= Record extracts =
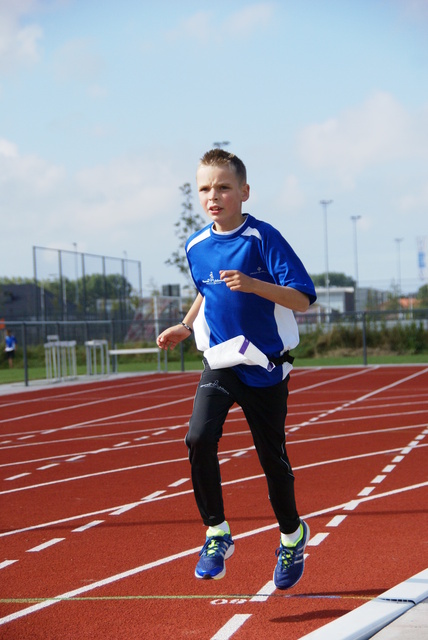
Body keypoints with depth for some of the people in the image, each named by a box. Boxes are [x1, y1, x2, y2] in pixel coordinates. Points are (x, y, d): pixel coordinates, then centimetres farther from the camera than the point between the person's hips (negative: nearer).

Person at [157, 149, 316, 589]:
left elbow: (302, 299, -19)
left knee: (272, 458, 7)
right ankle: (216, 534, -4)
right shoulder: (196, 247, 2)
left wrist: (253, 284, -32)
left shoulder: (264, 239, -14)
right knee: (199, 439, -19)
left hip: (265, 367, -3)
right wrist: (185, 327, 8)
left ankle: (292, 535, 32)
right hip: (219, 363, 3)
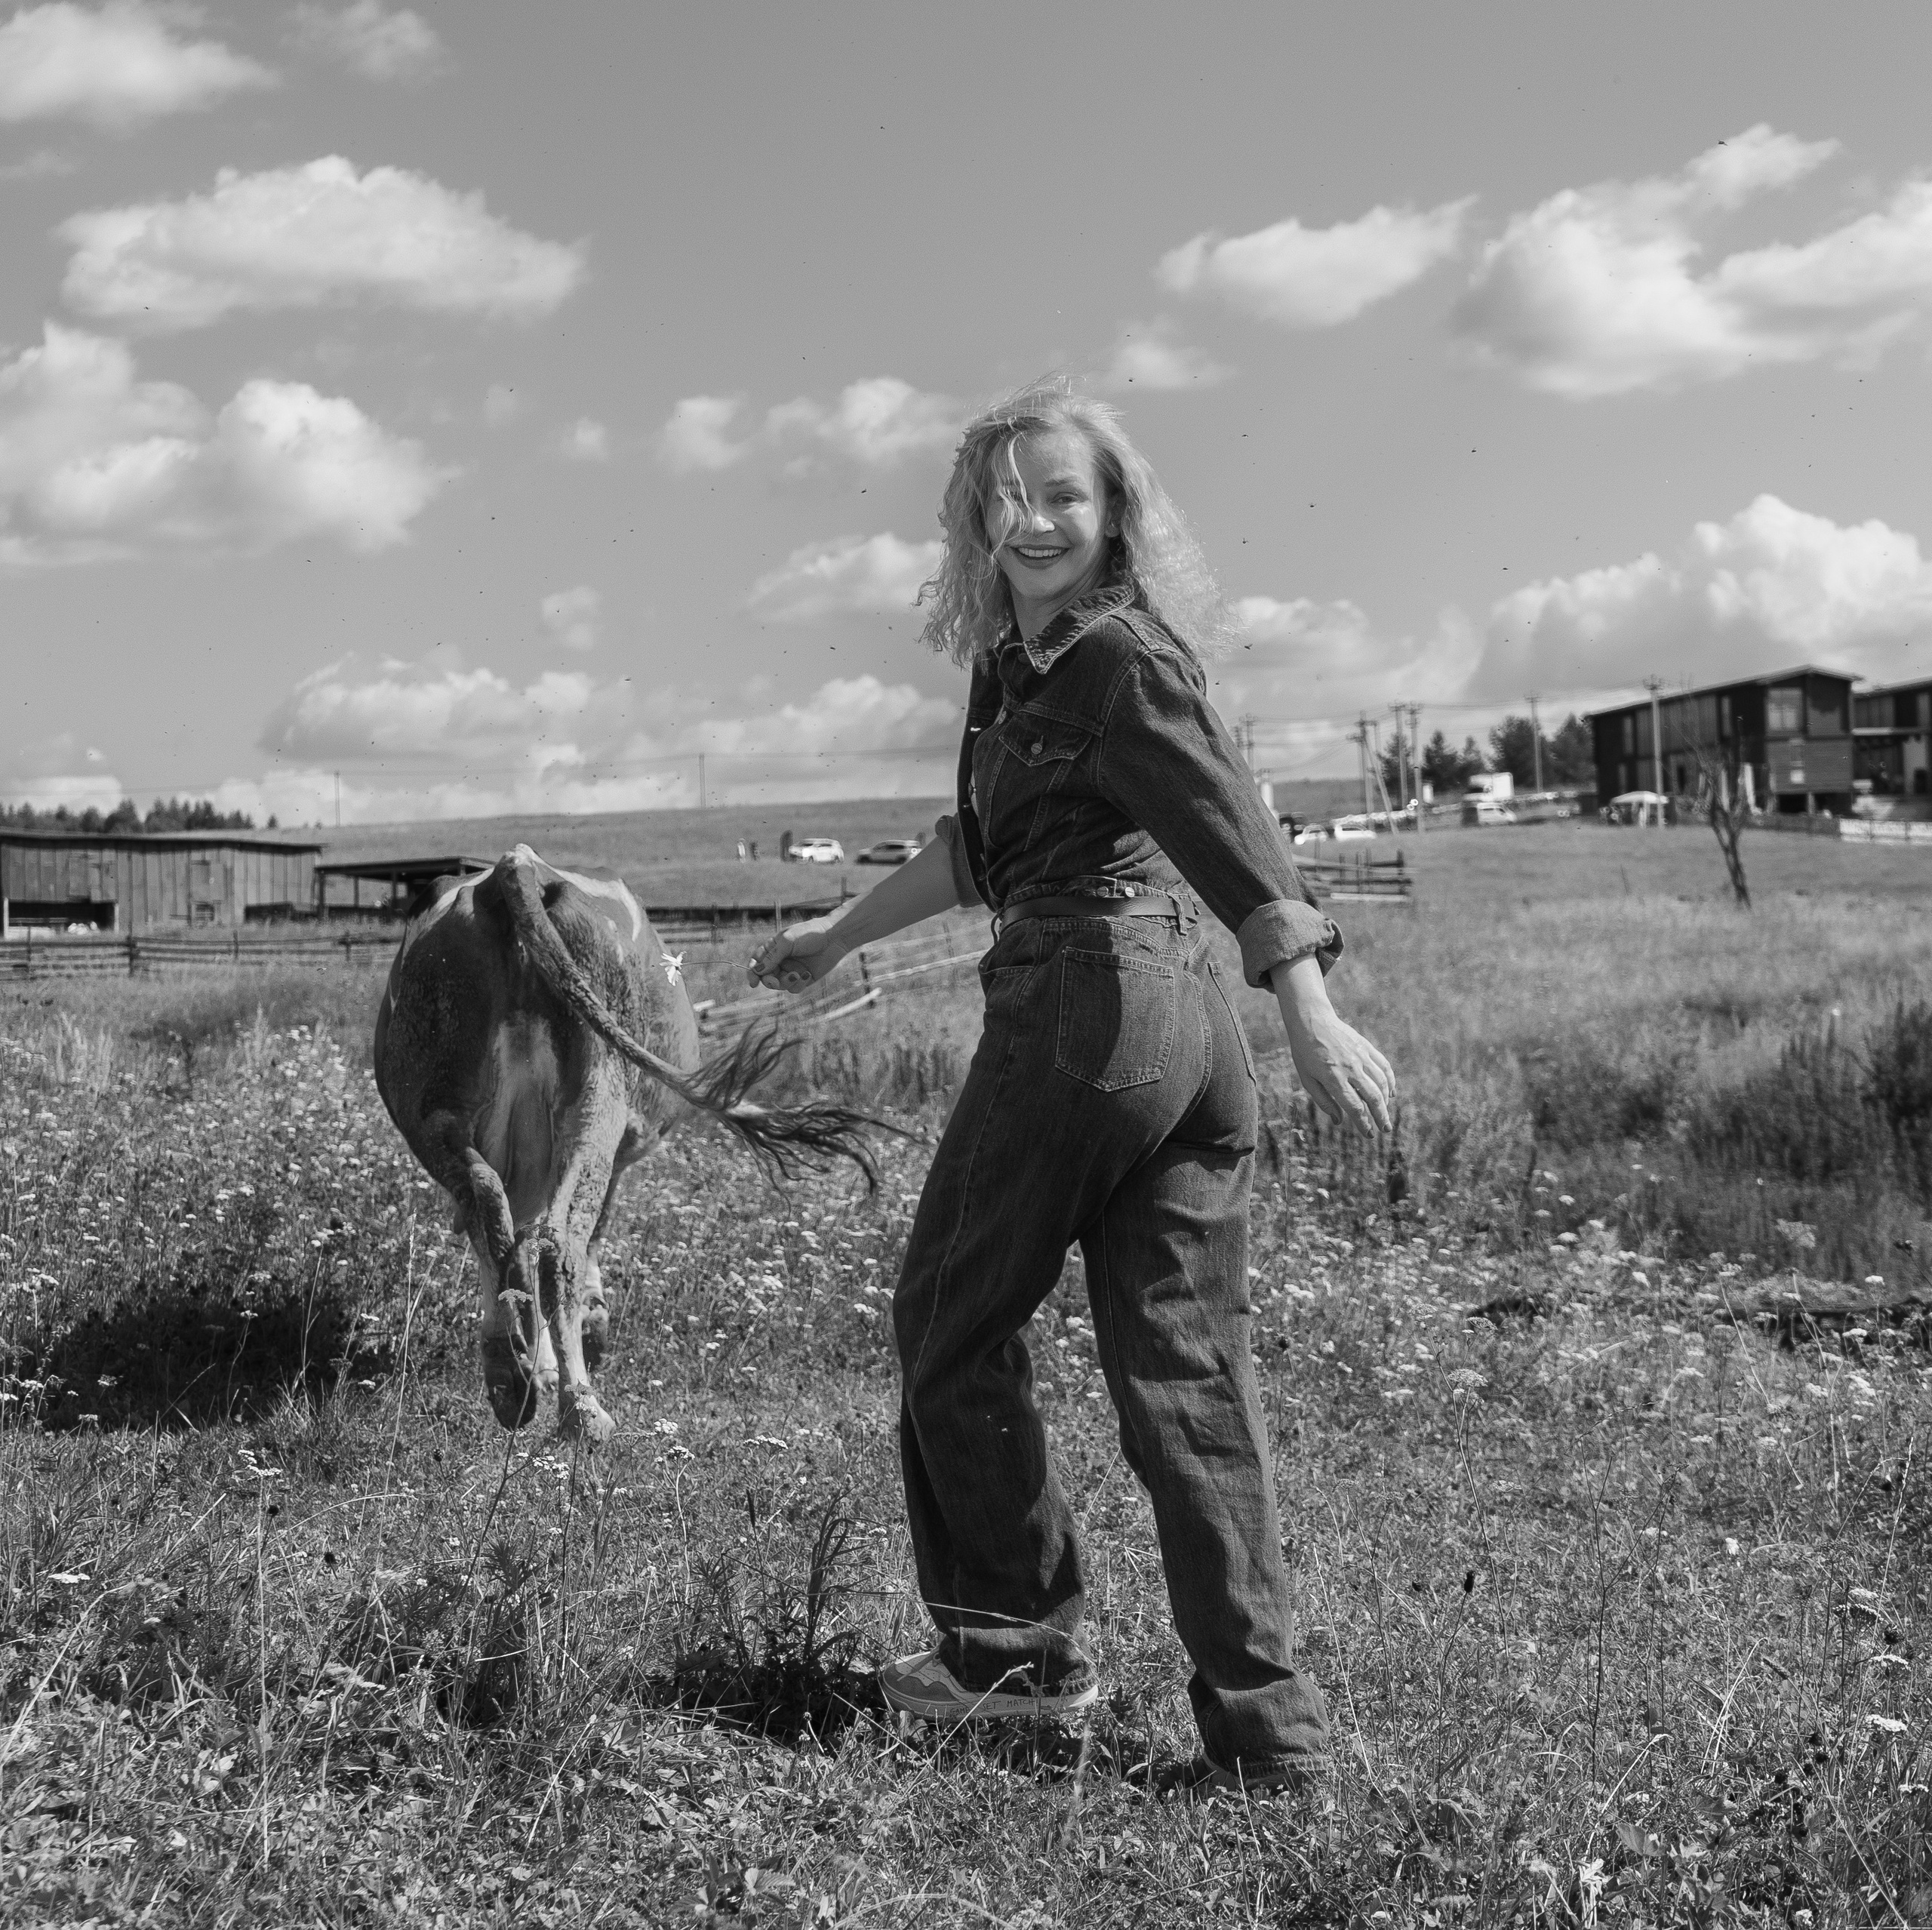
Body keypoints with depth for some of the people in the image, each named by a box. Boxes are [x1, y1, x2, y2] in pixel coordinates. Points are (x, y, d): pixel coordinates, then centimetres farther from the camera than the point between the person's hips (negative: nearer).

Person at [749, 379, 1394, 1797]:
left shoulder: (1121, 657, -7)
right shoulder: (1013, 665, 20)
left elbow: (1231, 824, -19)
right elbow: (978, 845, 32)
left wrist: (1313, 1014, -29)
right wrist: (837, 938, 40)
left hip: (1085, 1004, -9)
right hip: (1191, 1026, 9)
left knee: (954, 1323, 9)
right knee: (1188, 1372, 5)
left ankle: (1024, 1647, 18)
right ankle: (1265, 1729, 5)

= What is required =
Write out everything in the data word for word. Omit each picture.

= Written response =
Body keypoints with depth for some of the people in the image, each named by a box. Boxes are [x1, y1, x2, y2] in pixel coordinates. Points are (x, y, d): pixel coordinates, then centimetres farther from the camera than the point between the person's hips (negative: nearer).

Person at [157, 149, 316, 589]:
left elbow: (302, 299, -19)
left knee: (272, 458, 7)
right ankle: (216, 534, -4)
right shoulder: (196, 247, 2)
left wrist: (253, 284, -32)
left shoulder: (264, 239, -14)
right knee: (199, 439, -19)
left hip: (265, 367, -3)
right wrist: (185, 327, 8)
left ankle: (292, 535, 32)
right hip: (219, 363, 3)
Body keypoints with depth for some of the people in the image, each named by a box. Boxes are [x1, y1, x2, y2] in pixel coordinates. Points are (x, y, d): pixel coordinates, then centimetres farther from the camera than the point between the person's hips (negative: nearer).

Person at [749, 379, 1394, 1797]:
left shoulder: (1121, 657, -7)
right shoulder: (1013, 665, 20)
left elbow: (1231, 824, -19)
right elbow: (978, 845, 32)
left wrist: (1313, 1014, -29)
right wrist: (837, 938, 40)
left hip: (1085, 1004, -9)
right hip: (1191, 1026, 9)
left knee: (954, 1323, 9)
right knee: (1188, 1372, 5)
left ankle: (1024, 1647, 18)
right ankle: (1265, 1729, 5)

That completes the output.